Bounding boxes with keypoints:
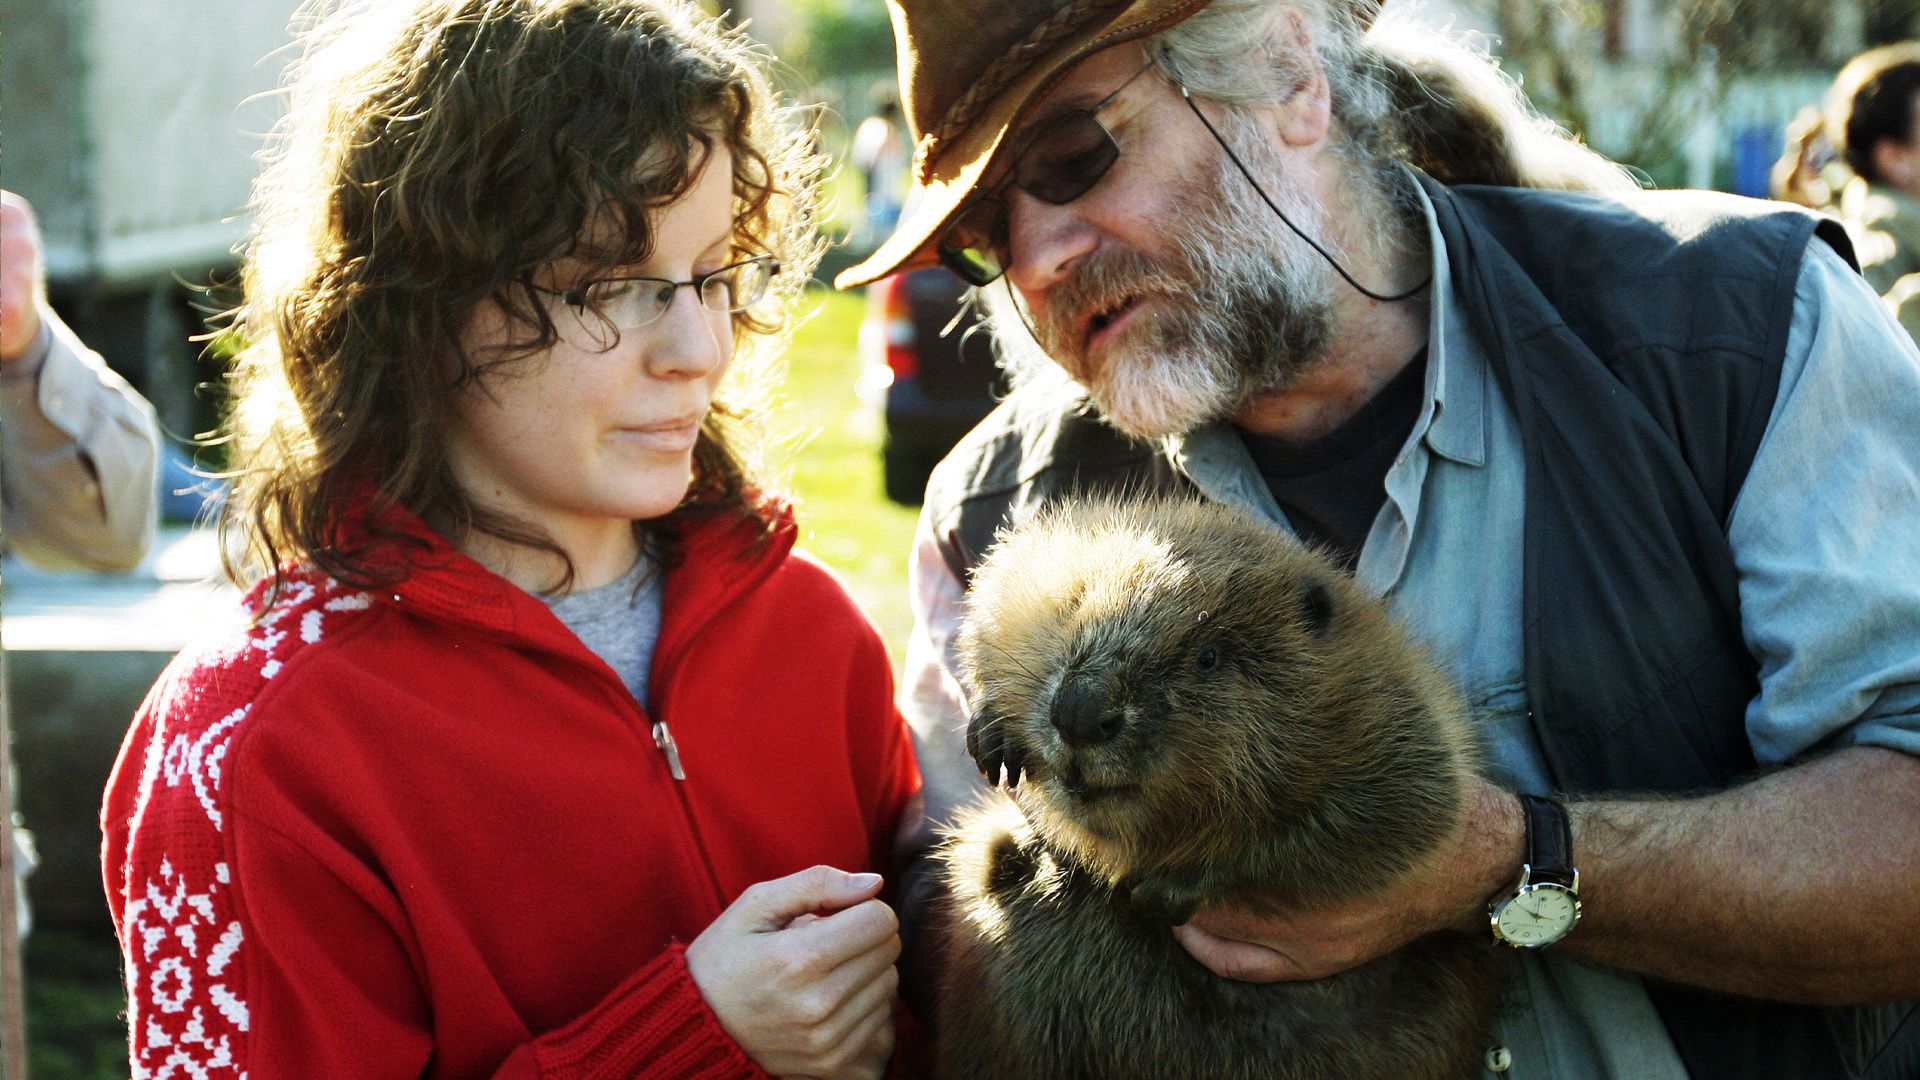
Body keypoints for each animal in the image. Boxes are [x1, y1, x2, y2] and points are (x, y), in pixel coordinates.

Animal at [936, 495, 1505, 1076]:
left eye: (1208, 656)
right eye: (1076, 604)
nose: (1080, 712)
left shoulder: (1402, 724)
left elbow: (1400, 817)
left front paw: (1166, 890)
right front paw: (991, 735)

- _What needs to be done_: The copy you produce must match the entries above exactly, except that it has no pictures.

- _Exercise response_:
Body keypoints for each animal in the image. Boxes are [x1, y1, x2, y2] and points are (x, y), in pixel coordinates.

Animal at [936, 495, 1505, 1076]:
left eye: (1208, 656)
right eye: (1076, 604)
nose: (1080, 712)
left shoulder: (1402, 724)
left elbow: (1400, 817)
left front paw: (1166, 890)
right front paw: (991, 735)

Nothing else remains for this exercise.